Sunday, October 23, 2005


Growing up in the delightful sunshine of Huntington Park, Calif., we had no trouble identifying members of the various gangs in the neighborhood -- Pirus and Crips, Renegade Slauson and F-13 -- and when rivalries erupted we knew enough to stay the hell out of the way. Better their blood than ours.

The same rule applies today to the nation's most dangerous gang, now awash in crimson.

Members of the gang known as the Project for the New American Century would probably prefer to be called "Centurions" (that whole Roman thing brings out the Flavius in them), but we prefer to call them what they are: Traitors.

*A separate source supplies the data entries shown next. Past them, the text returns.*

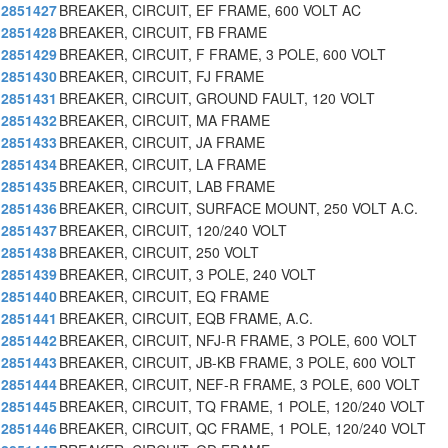
2851427
BREAKER, CIRCUIT, EF FRAME, 600 VOLT AC
2851428
BREAKER, CIRCUIT, FB FRAME
2851429
BREAKER, CIRCUIT, F FRAME, 3 POLE, 600 VOLT
2851430
BREAKER, CIRCUIT, FJ FRAME
2851431
BREAKER, CIRCUIT, GROUND FAULT, 120 VOLT
2851432
BREAKER, CIRCUIT, MA FRAME
2851433
BREAKER, CIRCUIT, JA FRAME
2851434
BREAKER, CIRCUIT, LA FRAME
2851435
BREAKER, CIRCUIT, LAB FRAME
2851436
BREAKER, CIRCUIT, SURFACE MOUNT, 250 VOLT A.C.
2851437
BREAKER, CIRCUIT, 120/240 VOLT
2851438
BREAKER, CIRCUIT, 250 VOLT
2851439
BREAKER, CIRCUIT, 3 POLE, 240 VOLT
2851440
BREAKER, CIRCUIT, EQ FRAME
2851441
BREAKER, CIRCUIT, EQB FRAME, A.C.
2851442
BREAKER, CIRCUIT, NFJ-R FRAME, 3 POLE, 600 VOLT
2851443
BREAKER, CIRCUIT, JB-KB FRAME, 3 POLE, 600 VOLT
2851444
BREAKER, CIRCUIT, NEF-R FRAME, 3 POLE, 600 VOLT
2851445
BREAKER, CIRCUIT, TQ FRAME, 1 POLE, 120/240 VOLT
2851446
BREAKER, CIRCUIT, QC FRAME, 1 POLE, 120/240 VOLT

The Traitors have been pushing their brand of thuggery since the mid-1990s, when the world was just a little too optimistic and serene for their tastes. In 1998, the Traitors tried to push Clinton into invading Iraq. Failing at that, the gang went one better. It found a blank slate, ran him for president and -- with a little help from the Supreme Court -- rammed the results down America's throat.

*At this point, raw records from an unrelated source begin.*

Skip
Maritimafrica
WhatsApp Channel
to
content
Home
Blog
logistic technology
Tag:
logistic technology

The gang made good on its threat to kick Saddam Hussein's ass. Anyone who got in the way got whacked. O'Neill, Clarke, Whitman -- all whacked for disagreeing with the Traitors.

Their arrogance is only now becoming fully known. This week's Newsweek contains a telling anecdote about Lewis "Scooter" Libby, the vice president's chief of staff. Seems Libby urged the secretary of state's staff to talk up rumors about a Sept. 11 hijacker meeting with an Iraqi spy in Prague. Libby wanted Colin Powell to include the rumor in Powell's presentation to the United Nations. According to Newsweek:
Powell wanted no part of it. After one long session debating the evidence before the speech, Libby turned to a Powell aide. "Don't worry about any of this," he said, according to someone who was in the room. "We'll get back in what you take out."

They didn't. Powell refused to use the line, but Libby's audacity stunned everyone at the table. "The notion that they've become a gang has some merit," says a longtime colleague of Libby's who requested anonymity to preserve the friendship. "A small group who only talk to each other ... You pay a price for that."
The Traitors may start to pay that price this week, when a grand jury hands up indictments against many of the gang's leaders. But the American people have already paid a greater price for the gang's bloodlust.